## Your goal
Please copy every one of the entries below word for word, but leave out the pictures.

───── Material provided ─────

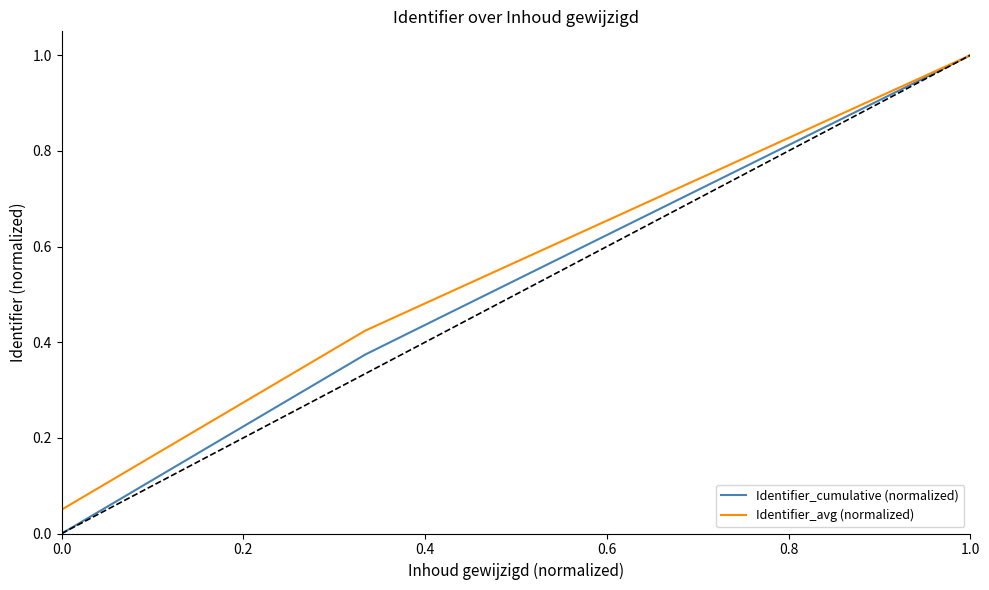

The Identifier_avg (normalized) series shows 0.1 at 0.4. True or false?

False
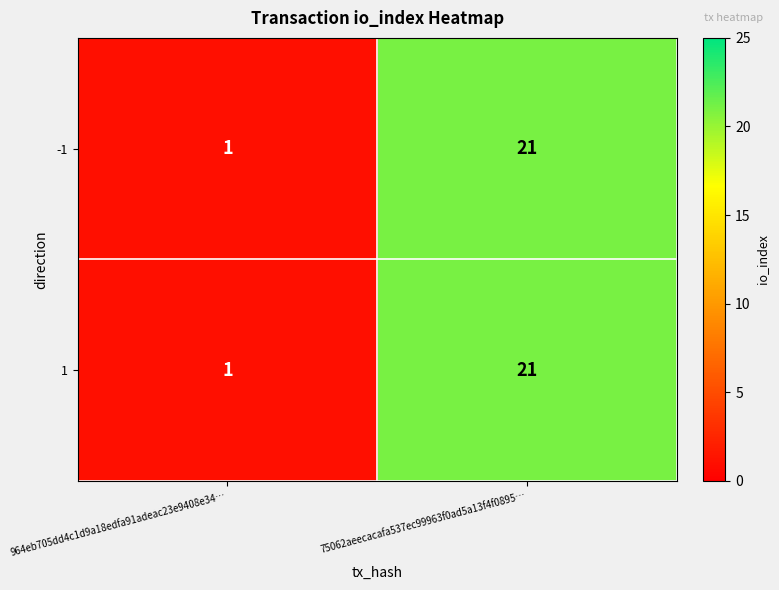

How many categories are shown in the chart?

2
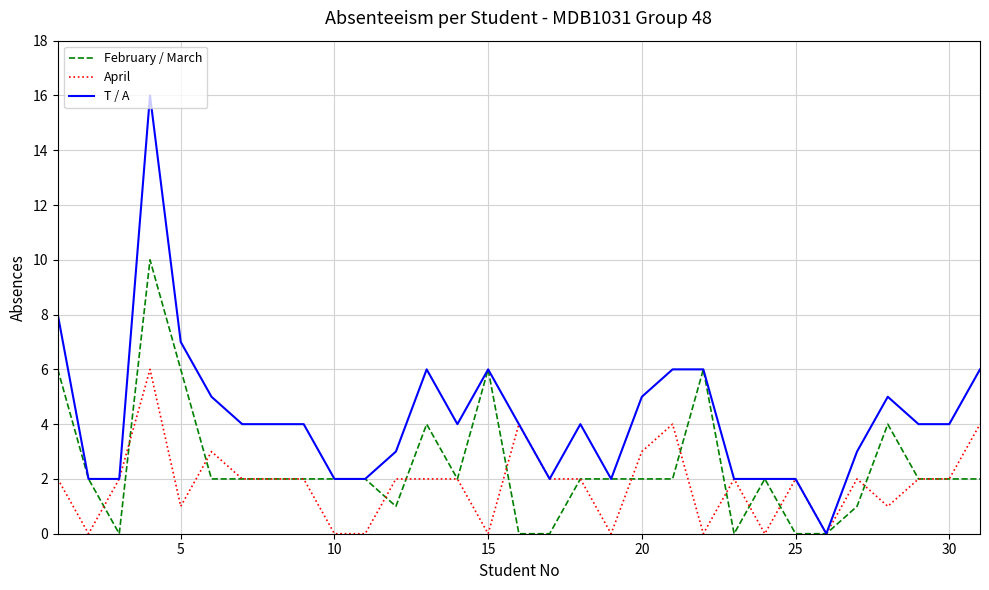

At how many categories does at least one series exceed 1?

30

─────

## Written response
The Identifier_avg (normalized) series shows 0.1 at 0.4. True or false?

False

How many categories are shown in the chart?

2

At how many categories does at least one series exceed 1?

30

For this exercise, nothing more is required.